Friday, March 31, 2017

14 weeks ….

Heidi Ho Girlfriend!

Did you think I left the country without a forwarding address?  Ya, sorry 'bout that!  Been THINKING about posting for AGES but just never got around to it.  I seem to have a cap on how much I can do in a week … and posting always hit the bottom of the pile.  If you've been following my stamping life you know I've been REALLY working my business and trying to build my team. It has been paying off and the ladies on my team are on FIRE … which just motivates and inspires me more …

I wanted to post about a month ago just to touch base with my latest "project".  When Ash Wednesday hit I decided I needed a new challenge.  What did I give up for Lent?  Meat!  yup - thought I'd give going vegetarian a shot.  Why not?  Gotta mix it up and try new things, right?  It really wasn't as tough as I thought it would be.  I was excited about the possibility of shifting a few pounds and eating even more clean than I had been.  The really funny thing about it was the reaction of my family (and my mother).  They all rolled their eyes with the "oh boy - here we go again" look … and pointed out that I'm not even Catholic so what the heck?  hee hee.  Just part of my crazy!

So I did pretty well … I guess … we'll just fast forward a month and say ya, I'm back on meat hee hee.
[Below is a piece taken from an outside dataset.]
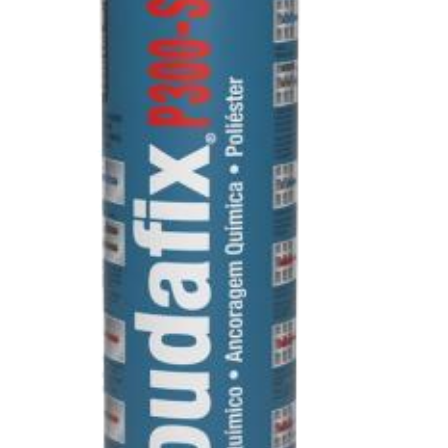
TRATAMENTO DECKS
VINÍLICOS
Craig was thrilled when he was barbecuing on Saturday and I announced, "ya, I'll have a hamburger too".  He greeted me with "Yay!  Welcome back!  We missed you!".  *lol*.  I DID go meat free Monday to Saturday every week, having some Chicken on Sundays … and then a burger last week.  Having said that I still want to be "mainly veg" (Craig asked if that's like being a little bit pregnant) … I want to eat less meat.  I realize, in hindsight, that I eat WAY too much meat, justifying it by saying it's protein.  Ya … but how many calories are in the sauce … or the skin … or the fat …

I love legumes and fresh o roasted veg.  It really is primarily the inconvenience of prepping all MY food and then cooking separate meals for "them" and "me".  Oh sure, the kids will eat SOME clean stuff but they aren't into the beans, tofu, hemp hearts etc and other healthy proteins that would keep them growing and healthy.
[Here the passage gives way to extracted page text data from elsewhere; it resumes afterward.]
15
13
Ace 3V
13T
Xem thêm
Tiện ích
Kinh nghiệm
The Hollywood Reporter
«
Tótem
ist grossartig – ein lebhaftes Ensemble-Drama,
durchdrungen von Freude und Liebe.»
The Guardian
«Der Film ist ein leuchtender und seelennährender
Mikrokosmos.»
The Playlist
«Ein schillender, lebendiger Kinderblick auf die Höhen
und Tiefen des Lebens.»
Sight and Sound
So - experiment over on the 100% vegetarian gig … did I lose weight.  No.  I know I did eat more calories than before, with more avocados, nuts etc … and I *may* have accidentally eaten a Costco sized bag of Jelly Belly jelly beans .. and maybe some Eggies easter eggs … but I digress …

I looked at the calendar and see I am now only 14 weeks away from my 50th birthday … and I'm really no closer to my goal that I set 40 weeks ago.  By now I had planned to be down a good 30 pounds!  Am I disappointed.  Well - yes and no.  I really do think I've come a very long way this year.  I've let go of the guilt.  If I want to eat a bag of jelly beans I will.  I recognize, for whatever reason, I want it … or need it, so I have it … and then I move on.  Do I understand it?  Sometimes.  Do I like it?  No.  But do I waste a minute beating myself up of it?  No.  I don't.  I seriously don't.  It is what it is.  I'm 49 years old.  I realize I've been fighting myself and being down on myself hard-core for 15 years … and about 10 years of light beating myself up before that.  I'm tired.  I've realized life is SO short.  I won't spend any more time with my weight/shape/size as my main "project" any more.  I don't like looking back on the last 10 years and wondering if I was happy during that time.  It just doesn't matter.  I'm done with the guilt.

Will I keep trying to do better?  Absolutely!  I have learned if I take my eye off the ball I just swing the other way hard and fast.

I know my limitations.  If I want to eat clean and healthy I can't have the crap around.  Plain and simple.  Just like an alcoholic can't have a bottle around I can't have Girl Guide cookies in the house.  No big deal!  Who needs that shit anyway???

SO what's the plan moving forward?

Right now I'm just watching what I put in my mouth.  I try to have a shake for breakfast, a healthy lunch and lots of veg with dinner.  This week is hard.  The kids are on spring break.  I struggle with "treats" when they are home.  That's ok.  It's just one week.  If I gain a pound this week it will come off next week.

Spring is here.  I realize I'm walking faster on my walks and look forward to moving my body.  My feet problems are still there but stretching helps and it doesn't keep me from doing things (I just suffer a bit afterwards!).  As happens every Spring the girls and I are looking forward to biking … and I plan to get a new one that is more upright so my back and neck can handle it better.

It's all about those little changes.  Moving more, eating less meat, enjoying clean food.  I'm getting there.

Will I be at 140 pounds in 14 weeks.  Nope.  Am I ok with that.  Yup.  It's all good.

I'm off to have a mandarin - yummy new bag from Costco - then my morning walk.